Until there are tests, genetic or otherwise, that give a clearer measure of risk, everyone would be advised to exercise, watch their diet, and take statins for elevated cholesterol—the same advice doctors gave when the clogged-pipes model of heart disease reigned unchallenged.

At the Cleveland Clinic, cardiologist Stephen Nissen has conducted several studies on statins such as Lipitor, which reduce the amount of LDL (“bad” low-density lipoprotein) cholesterol made by the liver. Nissen is an advocate of lowering cholesterol by any means necessary. Does he take a statin? “You bet!” he says. “I have no intention of dying of the disease I treat.” His LDL level is a paltry 51. Of eight cardiologists I spoke with, all but one were taking the medication. (Some studies now seem to show that lowering even normal cholesterol levels has a protective effect.) HDL (“good” high-density lipoprotein) cholesterol is another story. Nissen calls it the “arterial-wall garbage barge” because of its ability to remove cholesterol from clogged arteries. Not all HDL can do this; some is dysfunctional. But tests have shown that raising the HDL level in genetically engineered lab mice can shrink their arterial plaques.

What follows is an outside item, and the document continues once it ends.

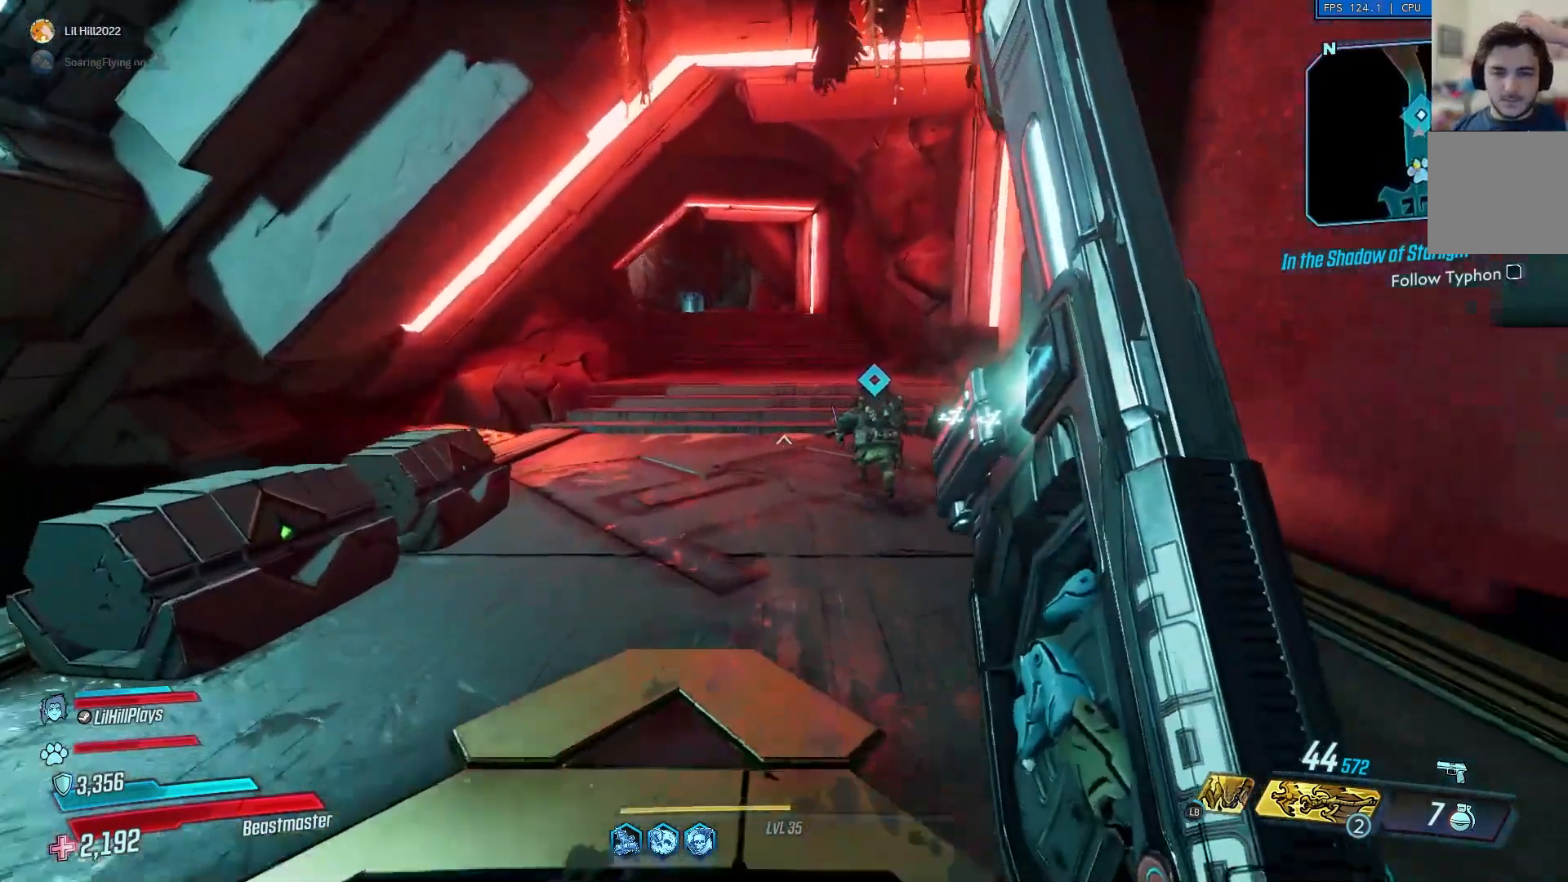
{"buttons": [], "left_stick": "up", "right_stick": "center", "events": []}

A drug that could raise functional HDL levels in humans would likely become the next multibillion-dollar blockbuster, and a few are in various stages of testing. However, the trial of a Pfizer drug called torcetrapib ended in failure. Torcetrapib had been shown, in combination with Lipitor, to raise HDL levels 44 to 66 percent with a once-a-day pill. But the increase was not necessarily in functional HDL, and the drug was also associated with elevated blood pressure. In December, when data showed a 60 percent higher death rate in patients taking torcetrapib with Lipitor than in those taking Lipitor alone, Pfizer abruptly ended the trial.

It’s not clear whether the problem lay with one drug or an entire class of drugs. Until further research is completed, the several different statins on the market will remain the most prescribed class of drugs in the world, with 11.6 million prescriptions filled monthly in the U.S. alone. Pfizer’s Lipitor may be the best-selling drug ever made, with 12 billion dollars in annual worldwide sales.

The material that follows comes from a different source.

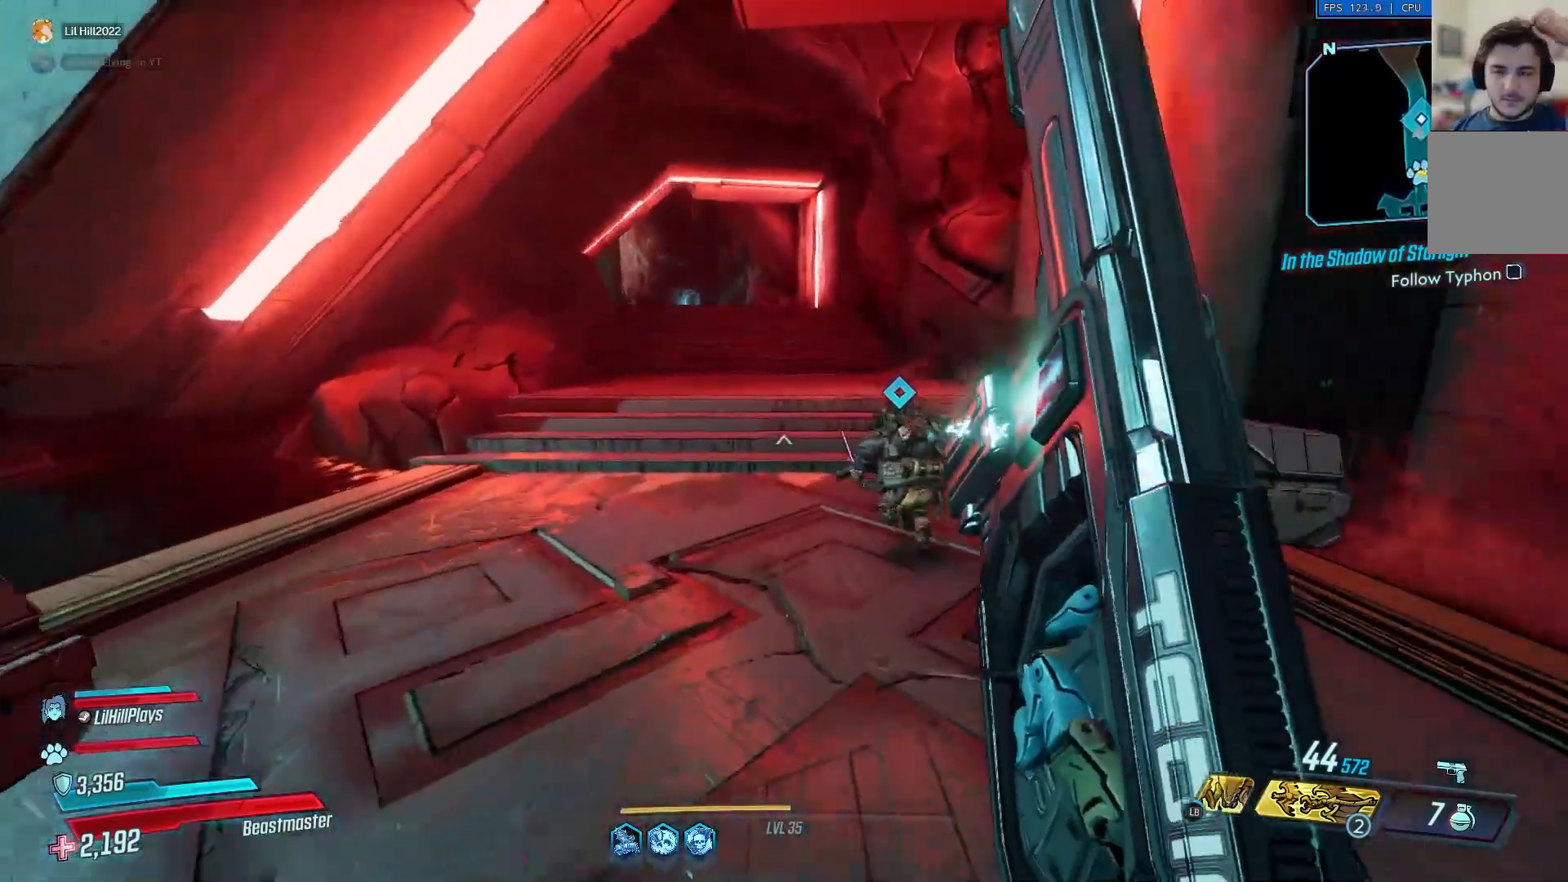
{"buttons": [], "left_stick": "up", "right_stick": "center", "events": []}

But statins, like any drug, carry the risk of side effects: Muscle aches are a well-known effect, and periodic blood tests to check liver function are recommended. The fact is, many of us just like to eat cheeseburgers, watch television, and get around in cars. And it’s hard, says Leslie Cho, director of the Cleveland Clinic’s Women’s Cardiovascular Center, for a person to worry about a disease that hits ten years down the road—particularly since heart patients, unlike cancer patients, can’t easily observe the progress of their disease. “You’ve done damage over years, and it will take years to undo that damage,” she says. “That’s a very hard thing to sell to Americans. We do what we can, but then people go home.”

The good news is that genetic research continues to thrive. Should we want to, we will soon be able to know the state of our hearts—and our genes—in ever growing detail. That knowledge, and what we do with it, could make the difference between dying at 65 and living until 80. The choice, increasingly, will be ours.